UE4.26 - Translucent material on top of another, causes the one on top not to show, why?

Hi I created a piece of cloth, 1 single mesh, it has 3 translucent fabric layers, middle front and back,

well, translucency works fine with the material in the middle, but If I add the same material for the layer on top and back, they don’t show up, I can only see the one in the middle, the material is correctly set to two sided, If I kind of move the camera behind the top layer looking to the outside I can see the translucent material, but once the camera renders the 3 of them I can only see the one in the middle.

image

I thought this was caused because of translucent priority, but since it is the same mesh… I can only raise priority to the entire mesh, I can’t increase it just for the top and back layers.

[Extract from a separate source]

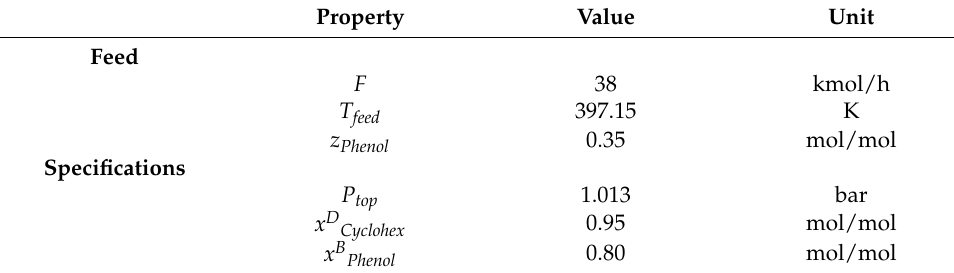
Table 2. Distillation feed properties and nominal operating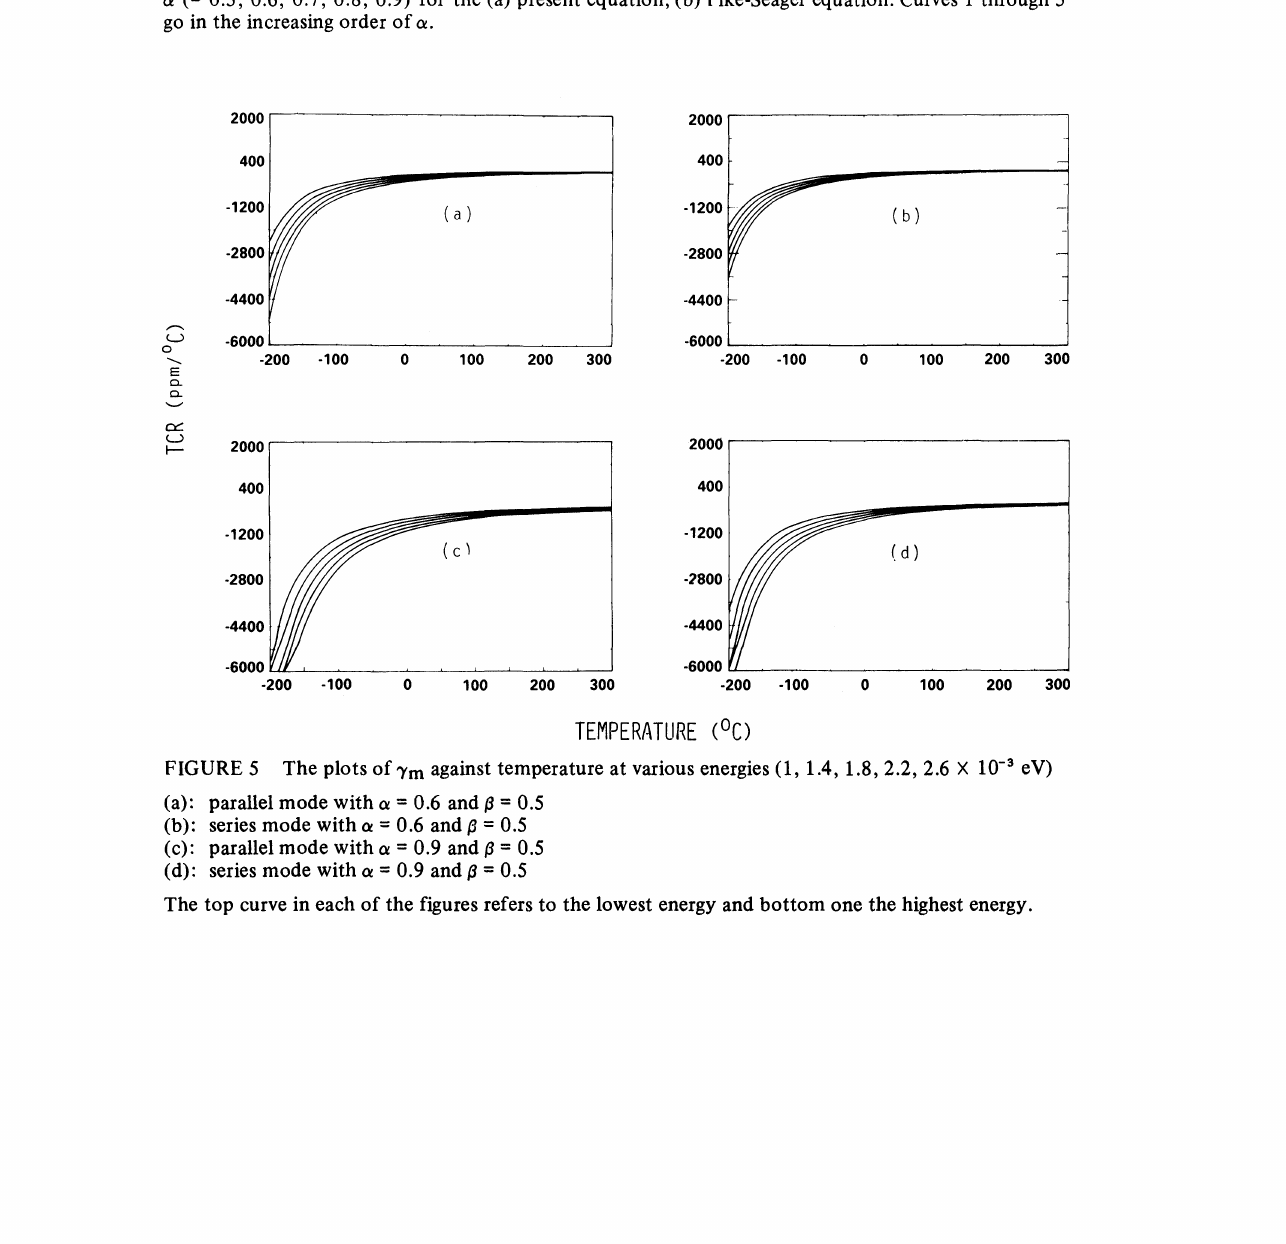
The plots of activation energies against temperature minimum at various values of a (= 0.5, 0.6, 0.7, 0.8, 0.9) for the (a) present equation, (b) Pike-Seager equation. Curves through 5 go in the increasing order of a.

I also tried with “masked” instead of translucent and all shading models… but, masked causes sharp edges and no transparency.

What can I do?

In order for masked to emulate a translucent material you need to use the DitherTemporalAA node with your texture plugged into the alpha threshold.

Transparent materials come with a sort priority.
Look up the docs.
Chances are you just need to sort who lives on top for the engine to render it right.

Is it possible to do priority sorting within the same mesh?

Yes and no.

It’s way easier to just split the mesh up into 2 and deal with the priority.
(Good catch on the fact I didn’t read the post though ;P)

The alternative is to change the depth at the material level.

This can be done. It’s done regularly for Grstner waves to render correctly.

It’s Pixel sorting so it is more expensive than say splitting the mesh up in 2.

You can find different solutions for how it’s done inside the Community Ocean project.

Also the water shader does it in hlsl so you could poke around the .usf and pull out a custom node made from it that will likely perform better (remains to be seen in practice).

Thank you so much, dithering made the trick for the masked material to become transparent… I wish it had work as easy with the translucent material, but which is actually worst for FPS? masked materials with dithering or translucency?

One extra problem now: since this is a cloth mesh, it should move fast sometimes, and dithering causes a bit of translucent noise or dots when moving, how to fix that?

Dithering is MUCH less expensive than translucency. Translucency also gets increasingly more and more expensive with each layer of it you are looking through, 3 layers of lit translucency can be extremely expensive depending on how large it is on screen.

In regards to the noise, there’s not really a good solution for this as it’s just how dithering works. By setting randomness to zero you can make the dithering a fixed pattern but you won’t be able to fully eliminate it. Disabling TemporalAA can also eliminate any smearing you may have.

You could try using full translucency with the solution MostHostLA posted above, but I’ve not tried it so I can’t comment on how involved it is.

The sorting, not particularly. It kind of depends on if this stuff works for it off the bat or if you need to poke into the community project for it.

And

Let’s call that a fat finger copy paste? Lol
It’s a different kind of depth test.
The right one
Should be mentioned in the same thread.

Actually that is pretty much it. Except that transparency can write in the depth buffer so there’s no need for 2 meshes nonsense.

I would suggest the community ocean and checking their functions.

In my water shader this was solved with a cusom node. And If I remember (who are we kidding. I can’t even remember what I pasted :P) it’s per-pixel…

WOW… I’m gonna start using less transparency and more Masking and dithering now! sometimes ocean materials are very expensive, my heavy scenes, lots of assets can drop in UE4 from 125FPS to 90FPS just because of water materials… even after disabling tessellation.

This post turned into a very interesting discussion.

There’s other stuff to consider.
For water specifically the engine based shader that was added in .24 or something similar is actually better than most of the community ocean project stuff / runs slightly faster (or it used to in .25).

The issue you ware having is for meshes, so I’d wager glass.

Shouldn’t mix the 2 in the same topic even if the solutions for one can definitely apply to the other.

Glass is usually better off transparent.
Water. depends on the scene.
Turning off transparency with LODs can also be a good idea (different material on the LOD).
If you make your own tiling water mesh - that becomes possible.